Le Haut-commissaire à la Prévention de la Corruption (Hcpc) a rendu public ce 7 août 2025 , les conclusions d’un rapport d’enquête sur la gestion des projets d’investissements en eau et en énergie électrique dans la commune de Parakou. Cette enquête a été menée par une commission de vérification, dans le but de s’assurer de la transparence et de l’intégrité dans la gestion des fonds publics au sein du ministère de l’Énergie, de l’Eau et des Mines.
Absence de malversations
:Selon le Haut-commissaire, Jacques Migan, aucune trace de détournement ou de malversation n’a été mise au jour : « Aucun élément n’a permis d’établir la moindre preuve de détournement de fonds publics. Les infrastructures ont été financées conformément à leur objectif initial, au bénéfice des populations de Parakou. » Il a salué les investissements qui ont contribué au renforcement et à la modernisation du réseau d’eau potable : la longueur de conduite est passée de 445 km à 1 141 km, et la capacité de production d’eau de 400 m³ à 2 400 m³ par habitant. Dans le secteur électrique, le nombre d’abonnés a bondi de 26 756
à 49 200, et la production locale a été rétablie.
Le rapport indique qu’aucune preuve n’a été trouvée pour établir des malversations ou des détournements de fonds publics au sein du ministère. Les accusations portées par Paulin Akponna à l’encontre de son prédécesseur, Samou Séidou Adambi, ont été formellement rejetées par le HCPC. Cette clarification est essentielle pour maintenir la confiance du public dans les institutions gouvernementales.
Faiblesses dans la gestion des projets
Malgré l’absence de preuves de corruption, le HCPC a relevé plusieurs faiblesses dans la gouvernance administrative et financière des projets. Le rapport souligne un manque de pertinence dans la définition des besoins inscrits aux plans de passation des marchés. Le document fait également mention d'une insuffisance de personnel qualifié au Secrétariat Permanent des Marchés Publics, ce qui nuit à l’efficacité des processus et d'une instabilité récurrente au niveau de la fonction de Personne Responsable des Marchés Publics (Prmp) a également été identifiée. Sur ce même chapitre, le rapport fait état d'une certaine lourdeur des procédures. Les procédures de passation des marchés au niveau local sont jugées trop lourdes, retardant l’exécution des travaux. Ce retard est en partie dû à la lenteur dans l’ouverture des voies d’accès.
Recommandations du Hcpc
Pour remédier à ces faiblesses, le Hcpca formulé deux recommandations majeures.
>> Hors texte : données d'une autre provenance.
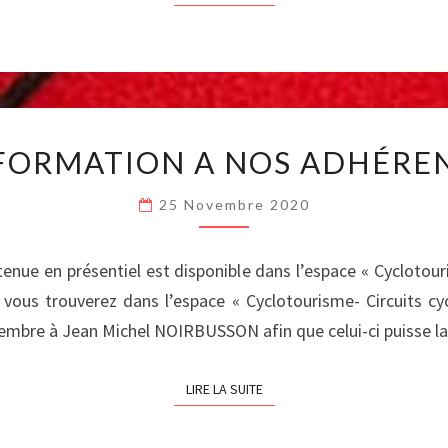
INFORMATION
FORMATION A NOS ADHÉRE
A
NOS
25 Novembre 2020
ADHÉRENTS
ue en présentiel est disponible dans l’espace « Cyclotouri
vous trouverez dans l’espace « Cyclotourisme- Circuits c
écembre à Jean Michel NOIRBUSSON afin que celui-ci puisse 
LIRE LA SUITE
LIRE LA SUITE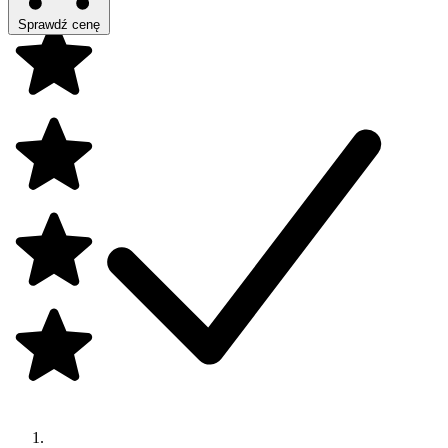
Sprawdź cenę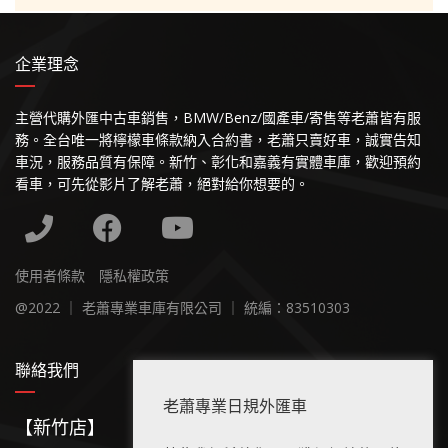
企業理念
主營代購外匯中古車銷售，BMW/Benz/國產車/寄售等老蕭皆有服
務。全台唯一將檸檬車條款納入合約書，老蕭只賣好車，誠實告知
車況，服務品質有保障。新竹、彰化和嘉義有實體車庫，歡迎預約
看車，可先從影片了解老蕭，絕對給你想要的。
使用者條款
隱私權政策
@2022 ｜ 老蕭專業車庫有限公司 ｜ 統編：83510303
聯絡我們
老蕭專業日規外匯車
【新竹店】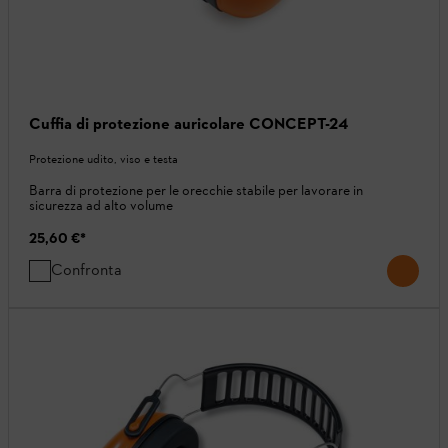
Cuffia di protezione auricolare CONCEPT-24
Protezione udito, viso e testa
Barra di protezione per le orecchie stabile per lavorare in
sicurezza ad alto volume
25,60 €
*
Confronta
En premier, il s'agira de réformer les procédures de passation des marchés . Il est donc crucial d’améliorer la célérité et la transparence des procédures afin de favoriser une gestion plus efficace des projets. L'autre recommandations est la création
d' unités focales anti-corruption, et la mise en place de mécanismes d’alerte précoce au sein du ministère est jugée urgente pour prévenir d’éventuelles dérives.
En somme, le rapport du Hcpc, tout en disculpant Samou Séidou Adambi, ouvre la voie à des réflexions sur la gouvernance au sein du ministère. Les regards se tournent maintenant vers la commission mise en place par l’Assemblée nationale, qui a pour mission d’éclaircir ce dossier et de renforcer la transparence des pratiques gouvernementales.
Ces recommandations, si elles sont mises en œuvre, pourraient non seulement améliorer la gestion des projets d’investissement, mais également restaurer la confiance du public dans les institutions. La transparence et la bonne gouvernance sont essentielles pour assurer un développement durable et équitable dans le secteur de l’énergie et de l’eau.